2. Build plans for the key and most critical jobs.

Strategically select a handful of roles that can serve as anchors for the process.  These will typically include the CEO/President, direct reports to that position (e.g., C-Suite), and other roles that are considered critical for the ongoing growth and development of the company’s product and services.  Review the job descriptions and create success profiles that outline not only skills and competencies but critical experiences that can mold and shape role incumbents into success stories.  Starting small creates a capability that can grow to cover many different types and levels of roles.

3. Identify talent pools for each role.  

Avoid the temptation to find only one or two potential successors who will be ready in the next year or two.  Go down two levels below the key or critical role and create a process to identify (either through recommendations or performance observations) a group of candidates who can be developed, coached/mentored, and observed for growth in the targeted skills and competencies required for future success. A cohort of 5-12 potential replacements for a given role can offer a tremendous impact on critical employee retention and motivation.

4. Validate all candidates.

Here’s another temptation to resist - relying on a single manager’s recommendation of a candidate’s future potential.  Leverage clear criteria for selection, using multi-source input and assessments to better and more objectively validate an employee’s inclusion in the talent pool for more demanding and responsible positions.  Gather managers of similar employees together and have them, share their observations, assessments, and comments on each of the proposed candidates.  Leverage potential assessments widely available in the marketplace. Observe and evaluate targeted employees’ behavior, contributions, and performance in professional or management development programs as indicators of learning agility, openness to new or innovative ideas, and quality of interpersonal skills.

5. Go deep into the organization.  

Identify high potentials earlier in their tenure, especially if they are considered flight risks. High performers who display leadership capabilities, coaching behaviors, advanced or innovative thinking, problem-solving skills, resourcefulness, high emotional intelligence, and the like can be future star people or technical leaders.
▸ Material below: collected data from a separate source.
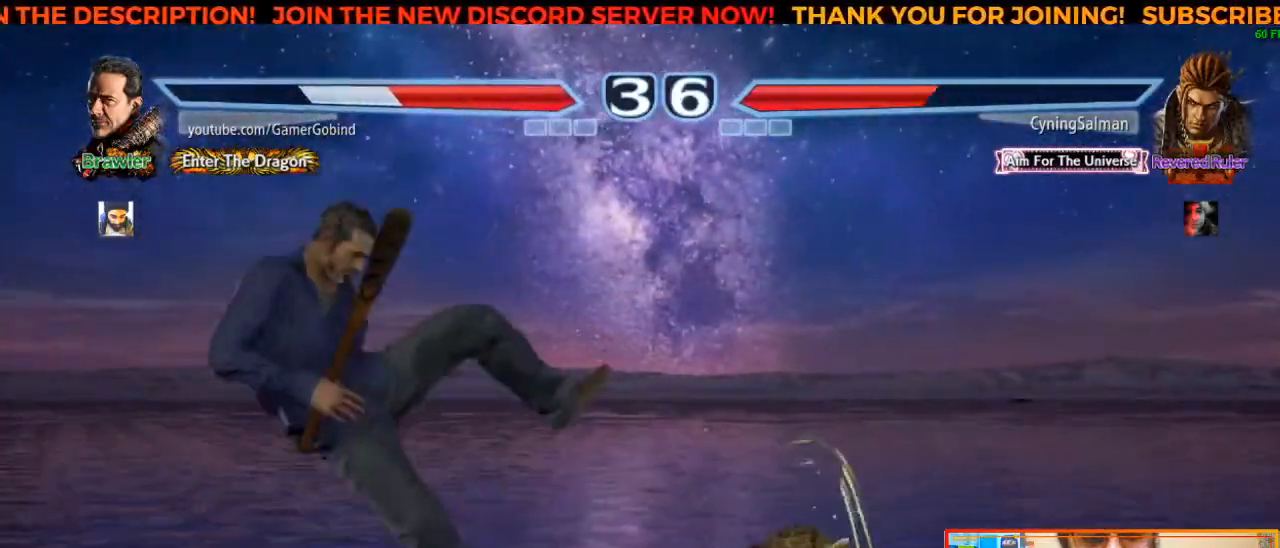
{"dt_ms": 500, "buttons": [], "left_stick": "left", "events": [[83, "SQUARE", "up"], [167, "SQUARE", "down"], [267, "SQUARE", "up"], [350, "SQUARE", "down"], [450, "SQUARE", "up"]]}
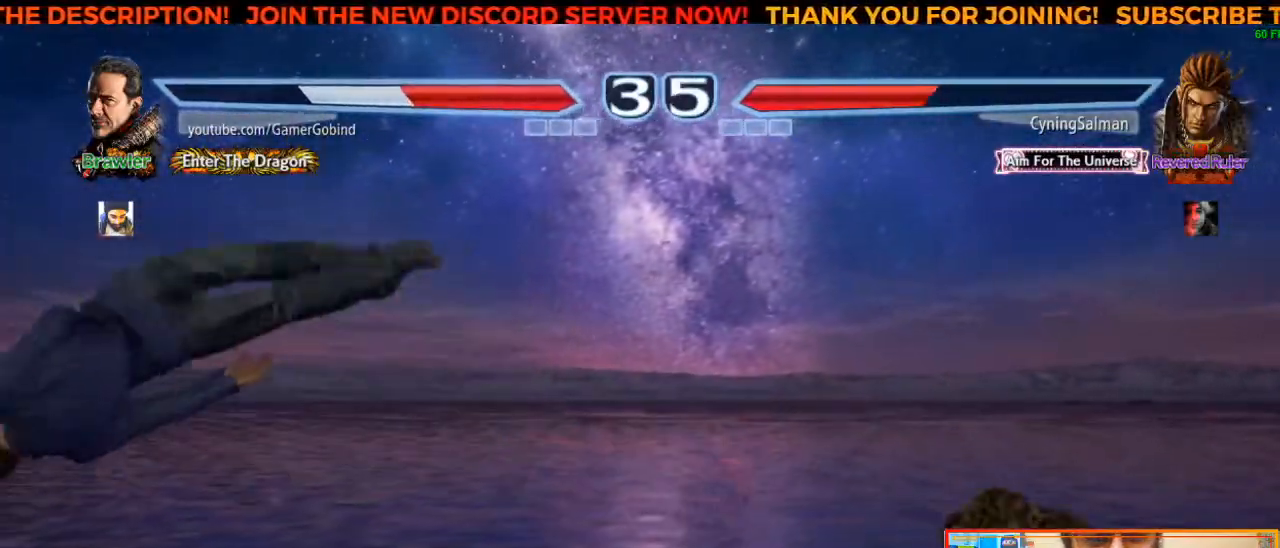
{"dt_ms": 500, "buttons": [], "left_stick": "left", "events": [[17, "SQUARE", "down"], [117, "SQUARE", "up"], [200, "SQUARE", "down"], [283, "SQUARE", "up"], [383, "SQUARE", "down"], [467, "SQUARE", "up"]]}
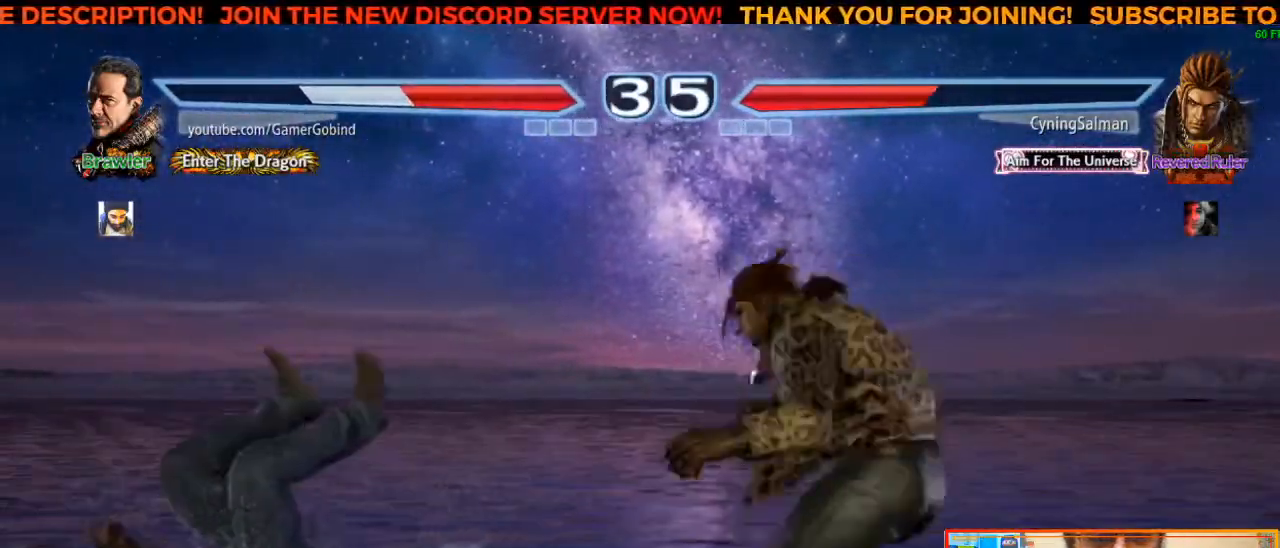
{"dt_ms": 500, "buttons": [], "left_stick": "left", "events": [[50, "SQUARE", "down"], [150, "SQUARE", "up"], [217, "SQUARE", "down"], [317, "SQUARE", "up"], [417, "SQUARE", "down"], [500, "SQUARE", "up"]]}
Such behaviors and capabilities can be seen in performance reviews, project team performance, learning program participation, employee committee or community volunteering activities, etc.  Even college hires who were active in social or student-based organizations while in school or participate in company-sponsored events and groups can be viewed positively as future potential leaders and contributors.

6. Document the plan and put it to work.

Develop plan documentation that can serve as future references when development plans are being developed, candidate slates for an open position are developed, and interviews are being conducted.  Capture employee profiles, manager comments and observations during vetting sessions, decisions made related to employee skill gaps, development plans, and mobility options for the next roles. All of these can be useful when an unexpected opening becomes available, annual employee development plans are being created, and when managers are preparing for career planning discussions.  

Succession management should be viewed as more than just an annual administrative “paper chase” that is a sign of a creeping bureaucracy.  It is instead a legitimate and powerful strategic exercise that moves well beyond the HR space into corporate strategy and operational planning.  It represents a necessary step towards maintaining a sustainable corporate presence, operational integrity, cultural durability, and the ability to execute smooth transitions as people naturally move in and out, and up and across the organization.